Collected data

--------

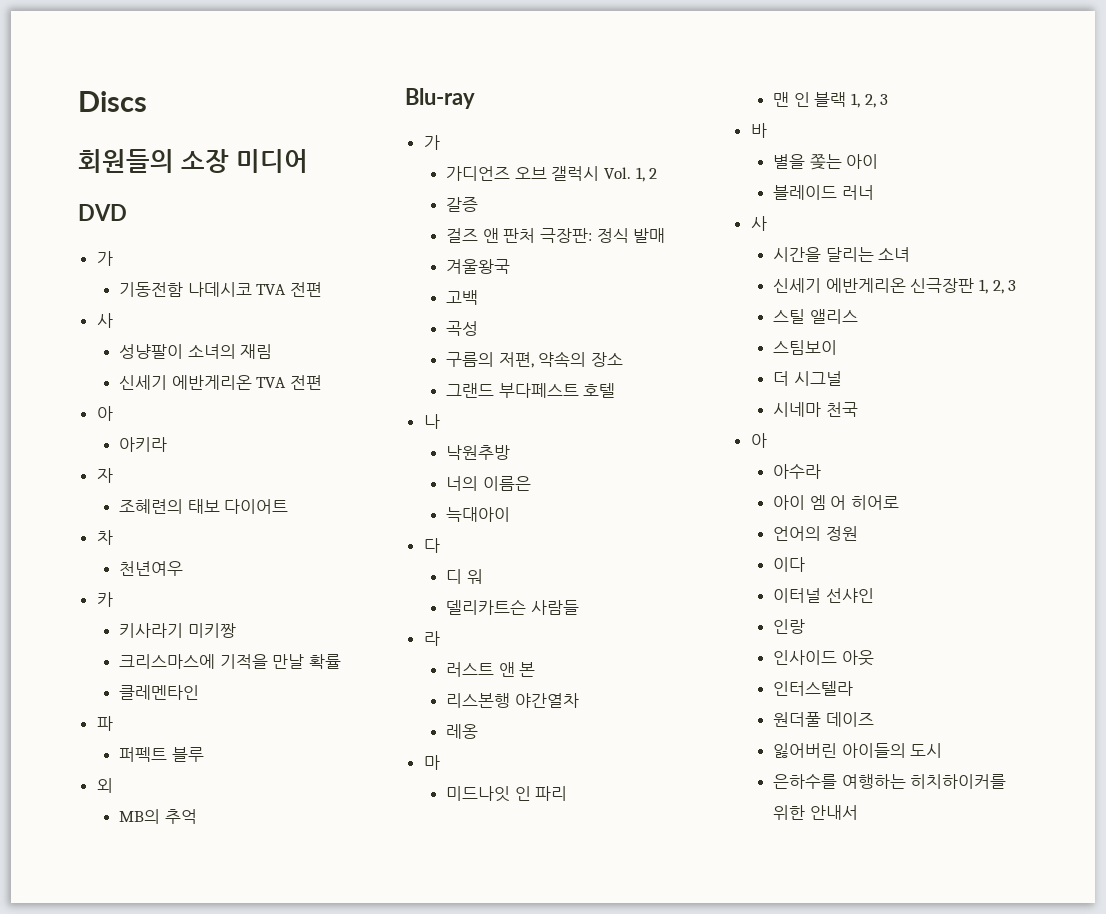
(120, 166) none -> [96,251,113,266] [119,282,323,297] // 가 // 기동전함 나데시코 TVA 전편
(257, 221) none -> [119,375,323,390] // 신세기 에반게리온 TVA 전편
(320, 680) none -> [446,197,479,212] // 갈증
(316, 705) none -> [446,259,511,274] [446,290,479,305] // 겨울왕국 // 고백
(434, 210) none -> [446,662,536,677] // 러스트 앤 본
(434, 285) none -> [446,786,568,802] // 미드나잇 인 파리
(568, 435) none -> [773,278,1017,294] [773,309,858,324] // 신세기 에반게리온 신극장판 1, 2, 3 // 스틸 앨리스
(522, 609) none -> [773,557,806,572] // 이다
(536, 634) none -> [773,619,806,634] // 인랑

--------

§ WORK TO COMPLETE
Which lines of the data include "에반게리온"? Copy each of them.

§ RESULT FOR THIS EXERCISE
(257, 221) none -> [119,375,323,390] // 신세기 에반게리온 TVA 전편
(568, 435) none -> [773,278,1017,294] [773,309,858,324] // 신세기 에반게리온 신극장판 1, 2, 3 // 스틸 앨리스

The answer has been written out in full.